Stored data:
= = = = =

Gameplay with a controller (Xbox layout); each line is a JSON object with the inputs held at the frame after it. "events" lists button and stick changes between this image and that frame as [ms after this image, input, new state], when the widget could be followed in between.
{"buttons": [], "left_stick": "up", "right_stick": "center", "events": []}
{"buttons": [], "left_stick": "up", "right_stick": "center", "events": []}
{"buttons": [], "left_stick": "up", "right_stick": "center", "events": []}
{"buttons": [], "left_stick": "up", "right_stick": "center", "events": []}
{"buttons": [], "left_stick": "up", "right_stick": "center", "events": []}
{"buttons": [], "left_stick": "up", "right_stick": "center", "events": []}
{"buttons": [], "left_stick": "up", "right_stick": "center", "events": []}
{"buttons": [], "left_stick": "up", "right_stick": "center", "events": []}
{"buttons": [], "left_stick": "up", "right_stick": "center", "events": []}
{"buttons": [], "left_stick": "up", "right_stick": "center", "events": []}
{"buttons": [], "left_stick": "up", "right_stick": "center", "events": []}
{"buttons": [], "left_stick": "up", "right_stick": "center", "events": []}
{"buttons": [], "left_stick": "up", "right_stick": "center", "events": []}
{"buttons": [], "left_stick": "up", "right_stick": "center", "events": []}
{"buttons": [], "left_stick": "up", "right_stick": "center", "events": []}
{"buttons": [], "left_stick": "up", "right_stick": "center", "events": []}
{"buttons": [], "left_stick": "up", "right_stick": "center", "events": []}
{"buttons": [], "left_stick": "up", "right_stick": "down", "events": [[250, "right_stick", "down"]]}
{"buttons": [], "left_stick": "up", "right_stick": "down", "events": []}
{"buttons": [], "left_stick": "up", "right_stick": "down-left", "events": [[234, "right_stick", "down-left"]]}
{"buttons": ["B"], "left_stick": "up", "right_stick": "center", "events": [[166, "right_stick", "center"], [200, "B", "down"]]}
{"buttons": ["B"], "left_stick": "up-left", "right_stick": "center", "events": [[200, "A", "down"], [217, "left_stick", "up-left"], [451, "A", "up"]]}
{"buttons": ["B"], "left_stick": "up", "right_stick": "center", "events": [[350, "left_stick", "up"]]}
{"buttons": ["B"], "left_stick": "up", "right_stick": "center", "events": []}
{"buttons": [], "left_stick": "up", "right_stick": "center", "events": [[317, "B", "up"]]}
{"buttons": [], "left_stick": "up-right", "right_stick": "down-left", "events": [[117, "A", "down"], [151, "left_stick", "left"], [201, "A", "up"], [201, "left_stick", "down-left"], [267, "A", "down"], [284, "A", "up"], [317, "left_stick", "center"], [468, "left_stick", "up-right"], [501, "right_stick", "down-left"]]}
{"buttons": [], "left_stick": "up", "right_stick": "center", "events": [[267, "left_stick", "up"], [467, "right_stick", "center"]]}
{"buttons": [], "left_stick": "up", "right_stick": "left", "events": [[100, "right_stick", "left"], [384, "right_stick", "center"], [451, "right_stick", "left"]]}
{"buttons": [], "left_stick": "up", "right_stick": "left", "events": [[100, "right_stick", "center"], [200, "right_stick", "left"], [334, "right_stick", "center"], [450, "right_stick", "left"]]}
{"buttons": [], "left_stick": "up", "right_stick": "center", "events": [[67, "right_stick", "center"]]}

= = = = =

The problem: The lines you need are those containing "down"; find them in the records and copy them.

Finished exercise:
{"buttons": [], "left_stick": "up", "right_stick": "down", "events": [[250, "right_stick", "down"]]}
{"buttons": [], "left_stick": "up", "right_stick": "down", "events": []}
{"buttons": [], "left_stick": "up", "right_stick": "down-left", "events": [[234, "right_stick", "down-left"]]}
{"buttons": ["B"], "left_stick": "up", "right_stick": "center", "events": [[166, "right_stick", "center"], [200, "B", "down"]]}
{"buttons": ["B"], "left_stick": "up-left", "right_stick": "center", "events": [[200, "A", "down"], [217, "left_stick", "up-left"], [451, "A", "up"]]}
{"buttons": [], "left_stick": "up-right", "right_stick": "down-left", "events": [[117, "A", "down"], [151, "left_stick", "left"], [201, "A", "up"], [201, "left_stick", "down-left"], [267, "A", "down"], [284, "A", "up"], [317, "left_stick", "center"], [468, "left_stick", "up-right"], [501, "right_stick", "down-left"]]}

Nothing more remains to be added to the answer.